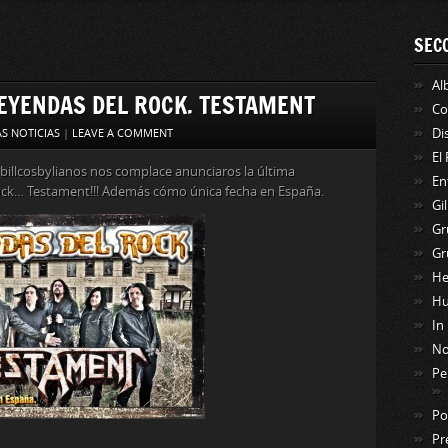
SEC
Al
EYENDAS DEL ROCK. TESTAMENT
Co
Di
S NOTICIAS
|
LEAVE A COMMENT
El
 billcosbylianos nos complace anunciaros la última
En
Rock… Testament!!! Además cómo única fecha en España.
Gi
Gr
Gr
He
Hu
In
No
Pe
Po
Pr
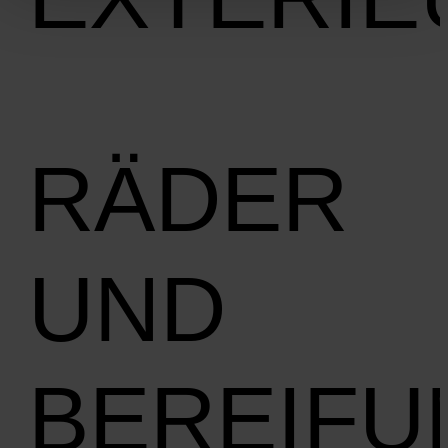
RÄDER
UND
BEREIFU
--
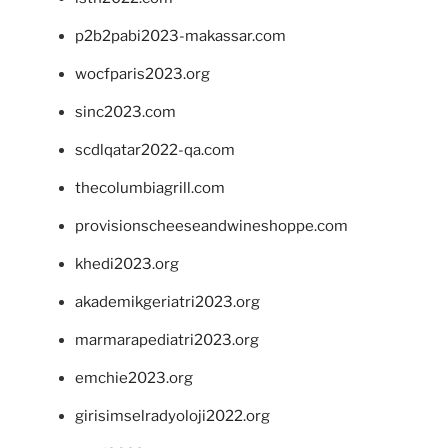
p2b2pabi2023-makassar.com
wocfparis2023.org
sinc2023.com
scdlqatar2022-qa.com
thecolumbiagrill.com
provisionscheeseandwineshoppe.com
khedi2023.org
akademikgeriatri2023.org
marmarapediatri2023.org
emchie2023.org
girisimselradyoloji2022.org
---
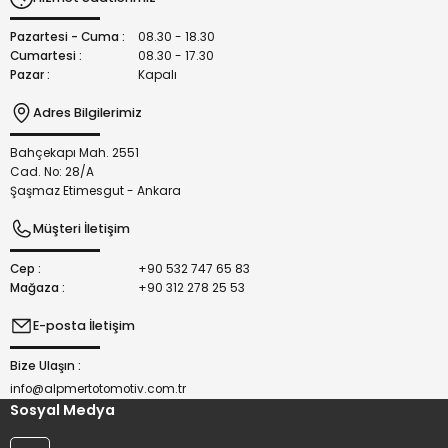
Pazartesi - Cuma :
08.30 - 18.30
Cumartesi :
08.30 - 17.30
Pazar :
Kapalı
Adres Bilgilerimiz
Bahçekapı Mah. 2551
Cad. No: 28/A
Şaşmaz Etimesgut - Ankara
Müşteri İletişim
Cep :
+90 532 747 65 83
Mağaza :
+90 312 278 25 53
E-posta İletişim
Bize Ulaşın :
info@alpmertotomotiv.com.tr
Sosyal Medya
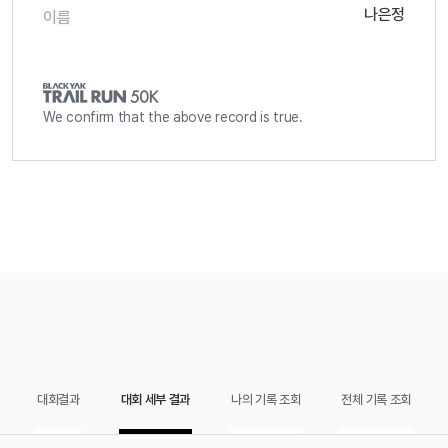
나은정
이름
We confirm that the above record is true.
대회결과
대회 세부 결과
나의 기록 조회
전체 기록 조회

▶ [TASK TO CARRY OUT]: What you return should be exactly the lines above, starting at the one with "wocfparis2023.org" and ending at the one with "girisimselradyoloji2022.org", and nothing else.

▶ [SOLUTION]:
wocfparis2023.org
sinc2023.com
scdlqatar2022-qa.com
thecolumbiagrill.com
provisionscheeseandwineshoppe.com
khedi2023.org
akademikgeriatri2023.org
marmarapediatri2023.org
emchie2023.org
girisimselradyoloji2022.org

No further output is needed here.